ASSIGNMENT A:
Say whether each statement agrees with the Madoff summary, giving yes or no and quoting the deciding words: (i) Madoff's legitimate market-making business needed a $250 million cash infusion from his other "business"; (ii) emails were banned at both the unregulated firm and the legitimate firm; (iii) investigators estimate Madoff collected $65 billion of original investments.
ASSIGNMENT B:
Transcribe the part of the Madoff summary that begins at the words "According to the" and stops after "of family ties.".

[Opening SOURCE DOCUMENT section]

Fortune has an extensive piece on Bernard Madoff’s well-publicized $65 billion fraud. Entitled How Bernie Did It, they uncover various aspects of the plot to bilk investors out of billions. It’s worth the read, but I understand the time commitment of scanning an 11,000 word essay. I’m summarizing the basics – in hopes you’ll never be caught in such a swindle.
According to the article…
Bernard Madoff was a family man. He married his high school sweetheart, Ruth, who by all accounts is gracious and lively. They had two sons who followed him into the family business. In 2006, Madoff’s nephew, Roger Madoff, died from leukemia complications. He donated millions to cancer research because of family ties.
In addition to his massive fraud, Bernard Madoff ran a legitimate investment business. The “real” business centered on market making. Madoff’s traders earned pennies on each trade – but made a lot of trades. For a variety of reasons the market-making business ceased being profitable in the last few years, thus requiring a $250 million cash infusion from Madoff’s other “business”.
Bernard Madoff ran his $65 billion Ponzi scheme from the 17th floor in the Lipstick Building, New York. Investors received statements showing consistent double digit returns. Even last October, the fund was supposedly up +4.5%. He used an IBM server that dated from the 1980s to process “transactions.” Emails were eventually banned at the unregulated firm, although not at the legitimate firm.
Bernard Madoff had a couple of close calls before finally confessing his crimes. In 1992, one of his feeder funds ran into some trouble with the SEC. He skirted the issue by producing $441 million at the SEC’s request. In 2006, he ran into another problem with the SEC. After instructing some business partners to shade the truth, then by personally lying to investigators, he averted disaster.
Bernard Madoff was the consummate con-man. From convincing investors to sign over their life savings to lying to Congress about his involvement in establishing the NASDAQ, Madoff could talk the millions out of the best of them. He added to the mystique by making his hedge fund a “private club.” Members could sign up only if they knew someone already inside.
It appears so far that Bernard Madoff’s family was not involved in the ruse. Both his sons and his business partner/brother Peter Madoff were supposedly not involved in the scheme. One person with intimate knowledge of the events, Frank DiPascali, was Bernie Madoff’s right-hand man. DiPascali is in talks with prosecutors right now and is reportedly willing to name names. Time will tell if the family gets tied to the scheme.
There was never $65 billion; investigators estimate Madoff collected $20 billion of original investments. The larger number was inflated during the scheme and was a figment of Madoff’s imagination – and unfortunately, his investors.

[Closing SOURCE DOCUMENT section]
[Opening DATA LISTING section]

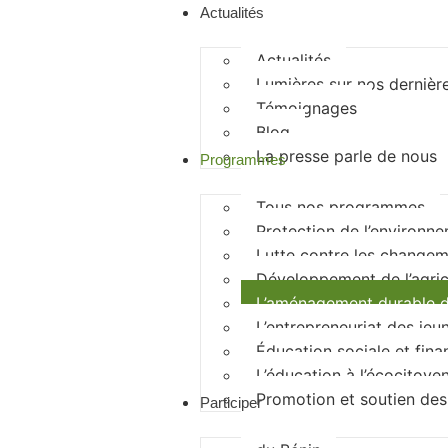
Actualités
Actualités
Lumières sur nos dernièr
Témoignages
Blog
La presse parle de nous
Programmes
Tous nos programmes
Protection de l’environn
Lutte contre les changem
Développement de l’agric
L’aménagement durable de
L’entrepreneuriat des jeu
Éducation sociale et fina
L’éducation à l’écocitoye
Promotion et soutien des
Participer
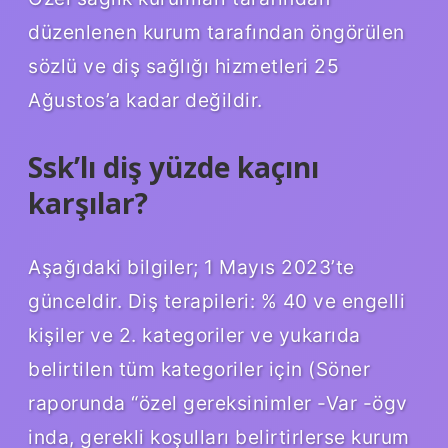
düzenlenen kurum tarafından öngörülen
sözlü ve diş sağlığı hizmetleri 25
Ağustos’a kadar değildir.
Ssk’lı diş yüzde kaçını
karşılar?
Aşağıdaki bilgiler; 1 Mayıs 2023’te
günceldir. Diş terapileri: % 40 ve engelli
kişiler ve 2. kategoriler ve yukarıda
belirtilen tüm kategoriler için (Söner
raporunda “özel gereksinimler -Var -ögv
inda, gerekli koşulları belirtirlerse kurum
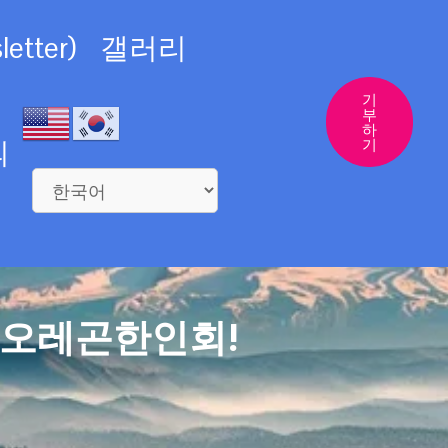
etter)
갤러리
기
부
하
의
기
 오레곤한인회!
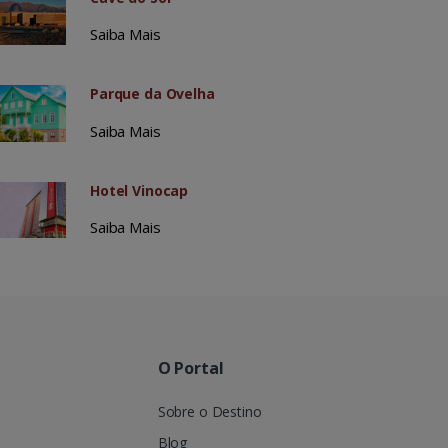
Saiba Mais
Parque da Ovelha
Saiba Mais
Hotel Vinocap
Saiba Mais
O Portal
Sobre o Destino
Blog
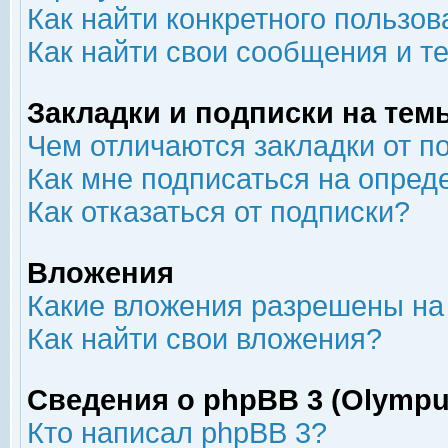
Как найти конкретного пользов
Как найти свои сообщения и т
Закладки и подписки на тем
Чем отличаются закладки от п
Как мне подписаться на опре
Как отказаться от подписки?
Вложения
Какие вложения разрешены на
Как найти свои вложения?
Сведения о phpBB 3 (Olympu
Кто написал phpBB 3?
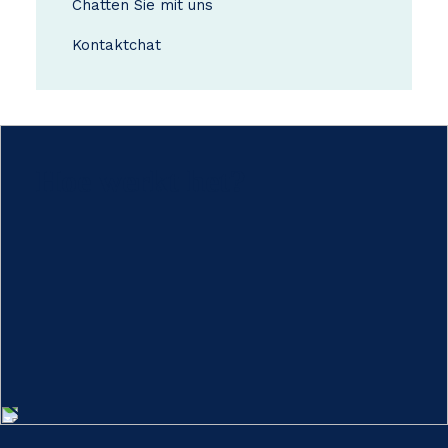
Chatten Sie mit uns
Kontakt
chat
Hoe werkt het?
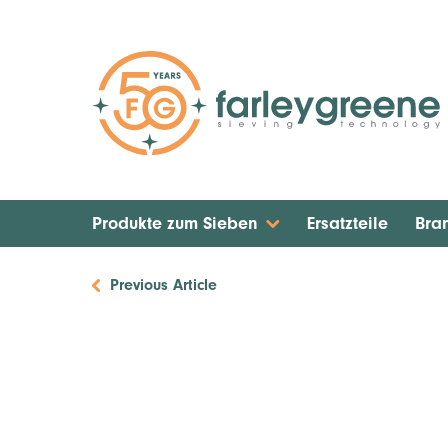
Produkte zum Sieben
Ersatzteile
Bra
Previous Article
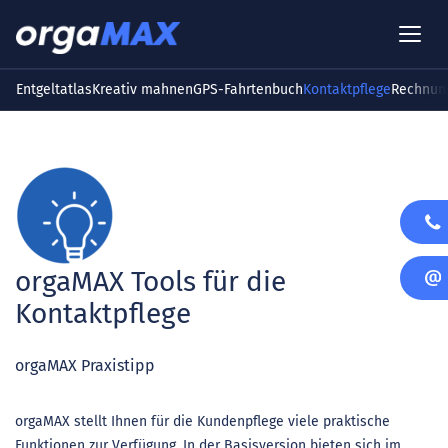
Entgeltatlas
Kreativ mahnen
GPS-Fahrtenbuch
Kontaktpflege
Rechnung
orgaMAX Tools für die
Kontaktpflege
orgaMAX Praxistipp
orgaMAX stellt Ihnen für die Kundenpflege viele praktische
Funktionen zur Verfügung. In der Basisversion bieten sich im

[Closing DATA LISTING section]

SOLUTION A:
(i) Yes: "For a variety of reasons the market-making business ceased being profitable in the last few years, thus requiring a $250 million cash infusion from Madoff’s other “business”."
(ii) No: "Emails were eventually banned at the unregulated firm, although not at the legitimate firm."
(iii) No: "There was never $65 billion; investigators estimate Madoff collected $20 billion of original investments."

SOLUTION B:
According to the article…
Bernard Madoff was a family man. He married his high school sweetheart, Ruth, who by all accounts is gracious and lively. They had two sons who followed him into the family business. In 2006, Madoff’s nephew, Roger Madoff, died from leukemia complications. He donated millions to cancer research because of family ties.